Data section:
##########

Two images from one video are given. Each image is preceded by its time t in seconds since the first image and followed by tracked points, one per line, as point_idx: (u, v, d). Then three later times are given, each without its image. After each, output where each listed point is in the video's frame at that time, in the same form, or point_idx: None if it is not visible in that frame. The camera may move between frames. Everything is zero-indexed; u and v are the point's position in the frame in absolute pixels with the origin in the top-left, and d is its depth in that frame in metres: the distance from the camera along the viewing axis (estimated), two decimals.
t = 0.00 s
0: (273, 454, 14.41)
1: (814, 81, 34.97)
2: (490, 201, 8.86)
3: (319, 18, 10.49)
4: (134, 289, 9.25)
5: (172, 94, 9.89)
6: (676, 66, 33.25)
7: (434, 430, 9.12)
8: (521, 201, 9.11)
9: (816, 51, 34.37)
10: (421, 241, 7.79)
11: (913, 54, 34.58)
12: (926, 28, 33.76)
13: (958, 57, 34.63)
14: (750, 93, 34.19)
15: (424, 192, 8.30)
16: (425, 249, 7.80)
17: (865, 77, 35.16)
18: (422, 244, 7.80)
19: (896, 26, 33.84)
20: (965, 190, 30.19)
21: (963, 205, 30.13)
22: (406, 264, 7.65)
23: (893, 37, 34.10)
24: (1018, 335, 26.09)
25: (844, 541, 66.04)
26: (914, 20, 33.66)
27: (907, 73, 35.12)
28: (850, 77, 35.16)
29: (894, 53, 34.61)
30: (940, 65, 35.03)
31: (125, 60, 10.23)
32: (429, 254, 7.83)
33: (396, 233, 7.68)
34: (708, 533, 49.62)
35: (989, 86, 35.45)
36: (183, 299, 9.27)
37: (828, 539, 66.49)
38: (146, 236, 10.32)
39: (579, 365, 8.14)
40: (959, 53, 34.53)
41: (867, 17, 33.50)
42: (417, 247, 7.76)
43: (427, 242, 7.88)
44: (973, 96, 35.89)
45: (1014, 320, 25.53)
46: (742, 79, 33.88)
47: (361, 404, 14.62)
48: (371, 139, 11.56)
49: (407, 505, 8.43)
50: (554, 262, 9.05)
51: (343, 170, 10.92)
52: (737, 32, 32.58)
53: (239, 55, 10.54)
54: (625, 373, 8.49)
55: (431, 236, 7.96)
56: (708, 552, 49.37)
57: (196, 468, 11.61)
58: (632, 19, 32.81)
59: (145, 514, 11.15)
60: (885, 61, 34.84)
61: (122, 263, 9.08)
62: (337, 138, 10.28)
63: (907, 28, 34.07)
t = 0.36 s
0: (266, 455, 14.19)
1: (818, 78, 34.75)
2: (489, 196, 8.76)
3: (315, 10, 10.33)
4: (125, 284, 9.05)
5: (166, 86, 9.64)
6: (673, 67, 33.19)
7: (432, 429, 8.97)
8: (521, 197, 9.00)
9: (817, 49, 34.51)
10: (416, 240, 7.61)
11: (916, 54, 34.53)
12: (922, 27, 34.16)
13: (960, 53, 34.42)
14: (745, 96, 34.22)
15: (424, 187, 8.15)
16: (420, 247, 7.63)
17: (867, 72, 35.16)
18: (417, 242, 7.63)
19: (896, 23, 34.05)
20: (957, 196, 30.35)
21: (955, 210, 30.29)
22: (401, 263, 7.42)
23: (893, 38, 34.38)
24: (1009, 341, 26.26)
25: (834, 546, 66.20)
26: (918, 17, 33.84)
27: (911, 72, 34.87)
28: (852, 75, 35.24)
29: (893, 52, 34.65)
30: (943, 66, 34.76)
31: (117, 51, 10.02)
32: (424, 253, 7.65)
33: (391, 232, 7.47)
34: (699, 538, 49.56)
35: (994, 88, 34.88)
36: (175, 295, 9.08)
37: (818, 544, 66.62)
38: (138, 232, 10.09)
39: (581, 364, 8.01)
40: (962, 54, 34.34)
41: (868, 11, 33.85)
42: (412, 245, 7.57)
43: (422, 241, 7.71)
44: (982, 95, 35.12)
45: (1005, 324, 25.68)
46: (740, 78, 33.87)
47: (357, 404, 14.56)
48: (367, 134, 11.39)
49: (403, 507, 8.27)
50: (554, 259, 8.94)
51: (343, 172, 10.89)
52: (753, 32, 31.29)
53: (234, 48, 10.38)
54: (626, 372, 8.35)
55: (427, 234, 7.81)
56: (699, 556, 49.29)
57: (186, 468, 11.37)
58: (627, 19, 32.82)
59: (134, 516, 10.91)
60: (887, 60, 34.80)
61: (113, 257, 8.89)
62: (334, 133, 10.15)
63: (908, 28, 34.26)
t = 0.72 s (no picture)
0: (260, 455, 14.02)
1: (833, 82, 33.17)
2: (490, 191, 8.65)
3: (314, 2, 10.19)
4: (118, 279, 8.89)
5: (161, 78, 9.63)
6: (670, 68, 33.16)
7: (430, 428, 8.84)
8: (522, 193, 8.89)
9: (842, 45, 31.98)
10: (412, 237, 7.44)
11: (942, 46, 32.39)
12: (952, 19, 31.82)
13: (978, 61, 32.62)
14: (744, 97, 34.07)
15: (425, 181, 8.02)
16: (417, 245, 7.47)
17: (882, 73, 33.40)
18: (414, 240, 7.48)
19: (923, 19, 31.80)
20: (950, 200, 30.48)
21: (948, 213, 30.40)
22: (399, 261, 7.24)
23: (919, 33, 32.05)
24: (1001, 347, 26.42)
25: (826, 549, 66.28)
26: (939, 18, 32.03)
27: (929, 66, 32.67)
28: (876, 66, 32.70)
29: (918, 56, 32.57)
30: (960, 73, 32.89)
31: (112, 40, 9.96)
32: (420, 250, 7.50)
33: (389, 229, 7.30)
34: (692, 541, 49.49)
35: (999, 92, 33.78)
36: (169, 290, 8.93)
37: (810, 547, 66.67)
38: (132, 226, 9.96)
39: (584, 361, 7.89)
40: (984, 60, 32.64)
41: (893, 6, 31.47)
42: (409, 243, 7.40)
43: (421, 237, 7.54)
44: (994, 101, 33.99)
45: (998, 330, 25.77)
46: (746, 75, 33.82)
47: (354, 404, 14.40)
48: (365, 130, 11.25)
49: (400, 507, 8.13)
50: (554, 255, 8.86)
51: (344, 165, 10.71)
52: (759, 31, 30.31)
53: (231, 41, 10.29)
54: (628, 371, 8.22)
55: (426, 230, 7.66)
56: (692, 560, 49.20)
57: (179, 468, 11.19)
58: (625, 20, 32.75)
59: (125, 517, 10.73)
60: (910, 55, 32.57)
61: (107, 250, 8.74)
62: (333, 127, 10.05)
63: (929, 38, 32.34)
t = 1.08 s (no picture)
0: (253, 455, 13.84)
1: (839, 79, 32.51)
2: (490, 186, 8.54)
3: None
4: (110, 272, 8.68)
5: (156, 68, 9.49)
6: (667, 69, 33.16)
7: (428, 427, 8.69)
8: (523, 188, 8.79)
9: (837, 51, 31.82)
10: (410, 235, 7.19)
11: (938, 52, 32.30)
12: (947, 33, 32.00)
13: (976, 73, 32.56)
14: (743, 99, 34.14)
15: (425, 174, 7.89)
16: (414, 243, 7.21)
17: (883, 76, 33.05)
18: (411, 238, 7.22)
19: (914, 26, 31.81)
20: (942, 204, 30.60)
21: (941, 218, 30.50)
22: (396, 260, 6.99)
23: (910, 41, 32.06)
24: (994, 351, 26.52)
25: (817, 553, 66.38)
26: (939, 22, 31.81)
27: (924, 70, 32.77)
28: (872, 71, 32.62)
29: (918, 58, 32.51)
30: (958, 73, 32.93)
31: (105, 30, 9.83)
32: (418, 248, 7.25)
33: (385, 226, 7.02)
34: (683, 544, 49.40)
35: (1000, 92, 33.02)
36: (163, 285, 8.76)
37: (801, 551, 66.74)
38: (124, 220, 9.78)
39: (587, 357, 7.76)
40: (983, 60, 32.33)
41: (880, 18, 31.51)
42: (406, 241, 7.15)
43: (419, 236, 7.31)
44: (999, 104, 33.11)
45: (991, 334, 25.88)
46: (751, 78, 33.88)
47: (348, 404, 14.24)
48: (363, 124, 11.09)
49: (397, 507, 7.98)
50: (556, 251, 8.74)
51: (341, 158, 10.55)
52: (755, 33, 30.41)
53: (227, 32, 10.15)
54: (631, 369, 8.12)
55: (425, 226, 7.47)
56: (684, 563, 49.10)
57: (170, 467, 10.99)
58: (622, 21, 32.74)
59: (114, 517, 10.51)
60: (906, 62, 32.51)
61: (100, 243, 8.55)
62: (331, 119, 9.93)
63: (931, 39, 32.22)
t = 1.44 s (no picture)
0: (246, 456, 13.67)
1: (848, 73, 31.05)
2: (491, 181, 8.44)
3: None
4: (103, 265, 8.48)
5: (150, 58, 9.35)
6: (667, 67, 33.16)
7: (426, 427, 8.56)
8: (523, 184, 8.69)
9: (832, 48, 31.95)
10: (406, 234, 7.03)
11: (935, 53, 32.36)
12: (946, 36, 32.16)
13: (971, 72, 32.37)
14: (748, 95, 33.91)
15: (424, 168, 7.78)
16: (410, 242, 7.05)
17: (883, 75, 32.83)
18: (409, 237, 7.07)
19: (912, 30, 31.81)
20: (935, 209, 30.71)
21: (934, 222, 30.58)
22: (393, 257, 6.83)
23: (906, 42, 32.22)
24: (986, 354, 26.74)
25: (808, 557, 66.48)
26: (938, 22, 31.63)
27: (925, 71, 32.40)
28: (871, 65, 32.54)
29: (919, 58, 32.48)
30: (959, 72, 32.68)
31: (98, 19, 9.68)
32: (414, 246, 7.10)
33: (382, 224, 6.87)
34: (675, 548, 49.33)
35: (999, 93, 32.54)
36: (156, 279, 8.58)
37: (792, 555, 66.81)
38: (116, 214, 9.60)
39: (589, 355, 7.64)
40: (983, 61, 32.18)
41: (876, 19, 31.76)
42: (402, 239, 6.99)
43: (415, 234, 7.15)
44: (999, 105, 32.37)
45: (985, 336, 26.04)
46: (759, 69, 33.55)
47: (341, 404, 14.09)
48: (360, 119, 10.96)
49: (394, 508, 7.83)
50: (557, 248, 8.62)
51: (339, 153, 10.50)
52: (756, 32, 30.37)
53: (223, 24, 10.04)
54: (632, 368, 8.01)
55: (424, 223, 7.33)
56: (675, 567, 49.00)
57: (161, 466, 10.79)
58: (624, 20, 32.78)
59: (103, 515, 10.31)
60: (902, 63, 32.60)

##########

Problem to work on:
Send back an exact copy of only the lines from the line with "1: (818, 78, 34.75)" up to and including the line with "36: (175, 295, 9.08)" in the data above.

Output for this exercise:
1: (818, 78, 34.75)
2: (489, 196, 8.76)
3: (315, 10, 10.33)
4: (125, 284, 9.05)
5: (166, 86, 9.64)
6: (673, 67, 33.19)
7: (432, 429, 8.97)
8: (521, 197, 9.00)
9: (817, 49, 34.51)
10: (416, 240, 7.61)
11: (916, 54, 34.53)
12: (922, 27, 34.16)
13: (960, 53, 34.42)
14: (745, 96, 34.22)
15: (424, 187, 8.15)
16: (420, 247, 7.63)
17: (867, 72, 35.16)
18: (417, 242, 7.63)
19: (896, 23, 34.05)
20: (957, 196, 30.35)
21: (955, 210, 30.29)
22: (401, 263, 7.42)
23: (893, 38, 34.38)
24: (1009, 341, 26.26)
25: (834, 546, 66.20)
26: (918, 17, 33.84)
27: (911, 72, 34.87)
28: (852, 75, 35.24)
29: (893, 52, 34.65)
30: (943, 66, 34.76)
31: (117, 51, 10.02)
32: (424, 253, 7.65)
33: (391, 232, 7.47)
34: (699, 538, 49.56)
35: (994, 88, 34.88)
36: (175, 295, 9.08)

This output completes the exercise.